“The only way that Marlon (Williams) got to play at the Town Hall was because he started off supporting other people at the Wine Cellar. Over 10 years he's developed into an international artist that can fill up the Town Hall, have his own concert and have an album of it that's amazing, but not everyone understands that process.”
In an alternate universe, Auckland musician Reb Fountain is getting ready to set out on a tour of New Zealand in support of her new album. In light of the crisis, she ended up pushing the tour dates to the end of the year. And it was while rescheduling with Wine Cellar owner, Rohan Evans, that she realised what a precarious position most venues were in.
With the help of promoter and musician Rueben Bonner, she set up a crowdfunder for Wine Cellar and sister venue Whammy Bar. The campaign raised $50k in eight hours and is sitting over $100k. The pair realised that venues around the country were in similar dire straits, and with the help of some mates set up the Save Our Venues campaign. So far the campaign has raised over $385k for venues around the country.
I talked to Fountain, co-owner of San Francisco Bathhouse Tim Ward and Darkroom co-owner Feather Shaw about what level 2 means for them and how the public has responded to the campaign.
Like a breath of fresh air, businesses around Aotearoa are reopening, but the restrictions are presenting venue owners with a unique set of problems. For Darkroom’s Shaw, they will trial a limited reopening in Christchurch starting tonight (21 May).
The first weekend features a short program of events with a cabaret band on Thursday, an acoustic gig on Friday and another band on Saturday. They have limited tickets to 35 per event and are only selling presales.
She admits Darkroom is in a slightly better position than many venues with their landlord offering reduced rents.
San Fran in happier times. Photo: Sean Aickin.
For Ward, level 2 means his venue will have to remain closed. San Francisco Bathhouse is a live music venue that normally houses bigger acts, meaning table service isn’t an option.

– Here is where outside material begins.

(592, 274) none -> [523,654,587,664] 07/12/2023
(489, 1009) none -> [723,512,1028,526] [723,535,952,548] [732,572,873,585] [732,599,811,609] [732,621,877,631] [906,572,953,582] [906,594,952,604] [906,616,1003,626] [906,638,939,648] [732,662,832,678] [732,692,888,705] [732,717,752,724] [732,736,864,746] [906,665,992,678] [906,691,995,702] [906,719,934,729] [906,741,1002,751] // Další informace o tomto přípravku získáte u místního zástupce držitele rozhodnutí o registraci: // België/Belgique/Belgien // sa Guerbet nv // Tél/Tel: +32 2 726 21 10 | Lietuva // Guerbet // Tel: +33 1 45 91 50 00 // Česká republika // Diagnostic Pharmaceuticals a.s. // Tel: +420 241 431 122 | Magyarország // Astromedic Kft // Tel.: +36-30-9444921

“The best I think that we can do is open at level 1, and be clear to people who are concerned about or still practising social distancing that you shouldn't come here because we cannot guarantee it’s safe, it’s just not possible.”

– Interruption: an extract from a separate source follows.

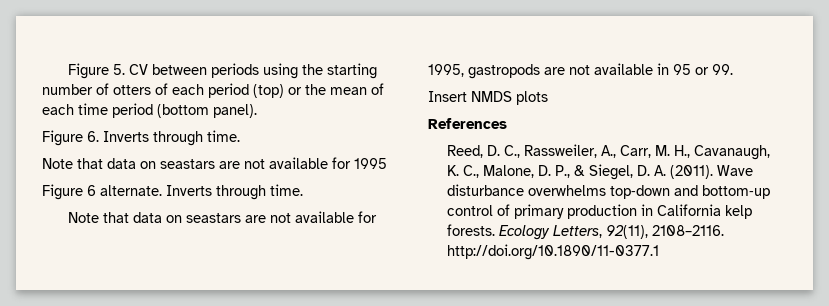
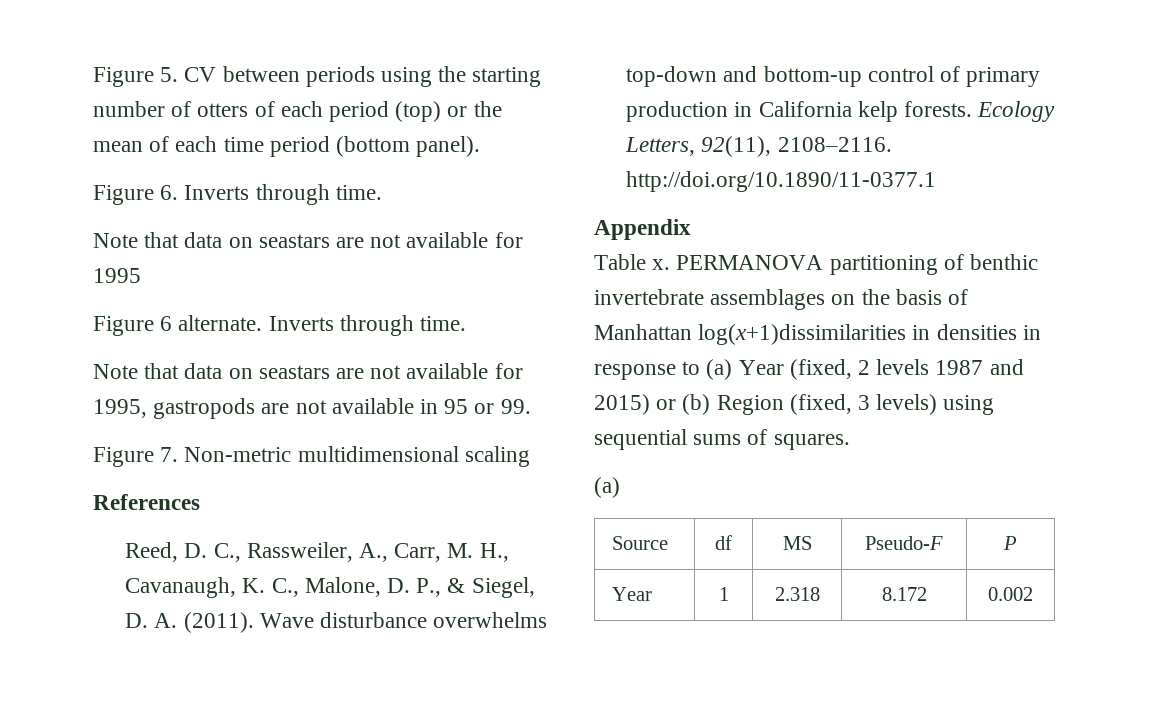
[428,91,548,105] Insert NMDS plots -> [93,446,530,467] Figure 7. Non-metric multidimensional scaling
(660, 252) none -> [594,219,691,240] [594,254,1039,275] [594,289,969,310] [594,324,1041,345] [594,359,1024,380] [594,394,995,415] [594,429,850,450] [594,477,620,498] [611,536,668,550] [715,535,732,550] [782,536,812,550] [865,536,943,550] [1003,536,1017,550] [611,587,652,601] [718,587,729,601] [774,587,820,601] [881,587,927,601] [988,587,1033,601] // Appendix // Table x. PERMANOVA partitioning of benthic invertebrate assemblages on the basis of Manhattan log(x+1)dissimilarities in densities in response to (a) Year (fixed, 2 levels 1987 and 2015) or (b) Region (fixed, 3 levels) using sequential sums of squares. // (a) // Source | df | MS | Pseudo-F | P // Year | 1 | 2.318 | 8.172 | 0.002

Ward says support from central government has been lacking, but he feels the campaign has helped people at the council understand what music venues are going through.
“Council is starting to see what we're doing in terms of the campaign and going ‘Wow, that's really important that you exist. We kind of get you now based on how you explain yourself publicly and why you're putting your hands up for help’.
“But what we really need is a long term voice for our industry. 6% of Wellington's workforce is in the creative arts, which is significant.”
Tim Ward (left) with San Fran manager Ziggy Ziya.
Fountain says one of the goals of Save Our Venues is to push for a national funding strategy for live music venues around the country.
“Galleries and theatres get supported funding. Original live music has never really had that same support because people think that venues are businesses.
“But actually they're run a loss, by a handful of people who are only doing it for the love of it because they know that not only is it a really valuable community asset to have live music to entertain people but also to have places and spaces to go out and have fun.”
While the campaign was set up to keep the country's venues from going under, an unexpected consequence has been the support and love shown by the public.
Everyone agrees it has brought a lot of hope in some pretty dark times. Ward describes the public's responses as overwhelming and humbling.
“We’re getting so many phone calls from the arts sector, and outside of the arts sector. Immediately they’re like ‘are you okay, how're things going?’ and you scratch the surface on what they’re dealing with and find out they’re fucking struggling as well. If not financially, then emotionally or mentally whatever. So, yeah, it's been a really emotional process.”
Shaw has got a buzz out of reading through the Boosted donation list. “Seeing like almost 300 names we recognise, whether it's an aunty or a neighbour or someone who comes to our open mic events, to promoters who book shows here, and even a couple of people who work at the Music Commission themselves. It's pretty cool, the response has been awesome.”
Reb Fountain performing at Wine Cellar.
While Fountain is excited about the success of the Save Our Venues campaign, she’s aware that to have lasting change, the movement needs to grow beyond the music community.
“One thing that I've been a little concerned about is reach. People are responding in their respective communities and I really think that's very important. At the same time, the network that we have is really limited. It's not a broad section of the community and we're gonna find it tapped for resources.
“That's why we're thinking broader and involving aligning bodies. Because the community are 100% behind it. They get it. We need some leadership from the top down, to lead the way for all those folks who don't understand.”